'Running on a shoestring': Steward's financial struggles' impact on employees, patients

From surgeons being forced to purchase their own medical instruments to patient meals being reduced to crackers after sandwiches ran out, Dallas-based Steward Health Care's financial struggles are significantly impacting patients and employees, The Boston Globe reported Jan. 31.

As concerns from politicians and community members grow over the uncertain status of Steward's nine Massachusetts hospitals, which serve around 200,000 patients and employee 16,000 people, patients have reported unforeseen lack of certain service and supply access, last minute procedure rescheduling, and even service being cut from TVs in patient rooms, the publication reported.

While most Steward employees have decided to remain, some have left their positions.

Patrick Murray, who retired as a lead mechanic in 2021 from Boston-based St. Elizabeth's Medical Center, part of Steward, told The Boston Globe his retirement came after years of continuously asking the health system for money to pay for mechanical repairs, snow removal, and additional maintenance work. 

Along with nurses being told to count patient straws and record how many had been used, Mr. Murray said due to excessive rust, the bed was falling off of the truck he drove around campus. 

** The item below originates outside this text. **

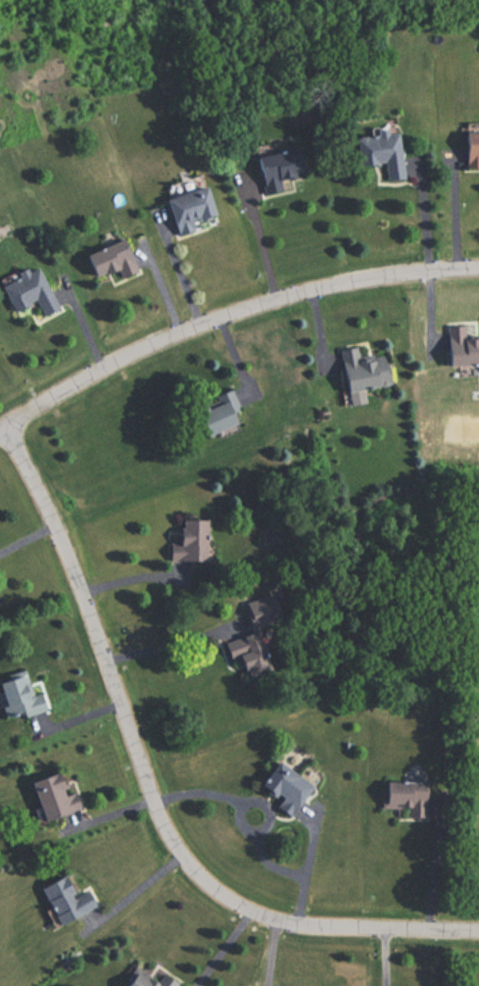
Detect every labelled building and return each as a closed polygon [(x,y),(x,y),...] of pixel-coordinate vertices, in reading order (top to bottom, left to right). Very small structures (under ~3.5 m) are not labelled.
[(394,133),(353,139),(357,167),(381,164),(384,182),(401,179),(394,133)] [(459,170),(478,169),(478,133),(458,134),(459,170)] [(253,158),(258,187),(300,179),(295,150),(253,158)] [(215,222),(204,185),(160,200),(172,237),(215,222)] [(117,279),(134,271),(121,239),(79,258),(89,281),(113,270),(117,279)] [(33,304),(39,317),(55,310),(39,270),(0,286),(0,290),(10,313),(33,304)] [(443,364),(478,364),(478,339),(475,339),(475,322),(443,322),(443,364)] [(392,386),(389,342),(336,346),(339,390),(392,386)] [(236,409),(228,388),(187,402),(199,436),(233,424),(229,412),(236,409)] [(204,520),(171,519),(171,560),(203,560),(204,520)] [(242,677),(270,668),(258,630),(220,641),(228,666),(238,663),(242,677)] [(25,669),(0,678),(0,707),(5,721),(39,708),(25,669)] [(289,813),(308,786),(273,761),(254,787),(289,813)] [(24,779),(37,821),(80,808),(72,779),(59,783),(55,770),(24,779)] [(405,809),(405,817),(425,817),(425,782),(378,781),(378,809),(405,809)] [(54,925),(97,905),(87,885),(71,893),(62,874),(36,886),(54,925)] [(177,981),(153,963),(147,970),(136,961),(118,985),(173,985),(177,981)]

"We had things just running on a shoestring. We're talking about a medical center with people's lives on the line," Mr. Murray told the Globe

"Steward Health Care serves a patient population that are among the Commonwealth's most vulnerable, and we are committed to continuing to care for them," a spokesperson for Steward said in a statement recently shared with Becker's. "We are committed to working productively with public officials to ensure that we can provide uninterrupted and high-quality care for the communities we serve."

An unnamed Steward patient also told the publication that she was shocked at how understaffed St. Elizabeth's was after giving birth via C-section at the center in October. Along with no lactation consultants, the nursery was also closed.

Additional complaints include patients and caregivers being unable to reach trusted physicians since Steward took over, dirty bathrooms, out-of-service elevators, and call buttons not working on care beds. 

At Steward's Taunton, Mass.-based Morton Hospital, patients over 250 pounds, who typically receive extra-wide bariatric beds to prevent pressure injuries, have reportedly been forced to use regular beds due to the hospital's inability to pay two successive vendors, an intensive care nurse told the publication. 

"From the beginning, Steward was all about money," a surgeon, who left Steward, told The Boston Globe. "It started getting more and more risky to do surgery there. My biggest concern is something bad will happen."

Many Steward patients have been canceling scheduled procedures in light of recent news surrounding the health system's financial woes.

"The past two months, it’s been really tense. We're all in the same boat and the boat is leaking big time," a Steward operating room employee told the publication. 

Amid the ongoing struggles, many employees are holding out hope that a change will come. 

"I'm there till the end," Ronald, an emergency room mental health counselor, told the publication. "I'm trusting that we will be taken over by another hospital that has a vision."

Becker's has reached out to Steward for an updated statement regarding some of the employee and patient reports and will update this story as more information becomes available.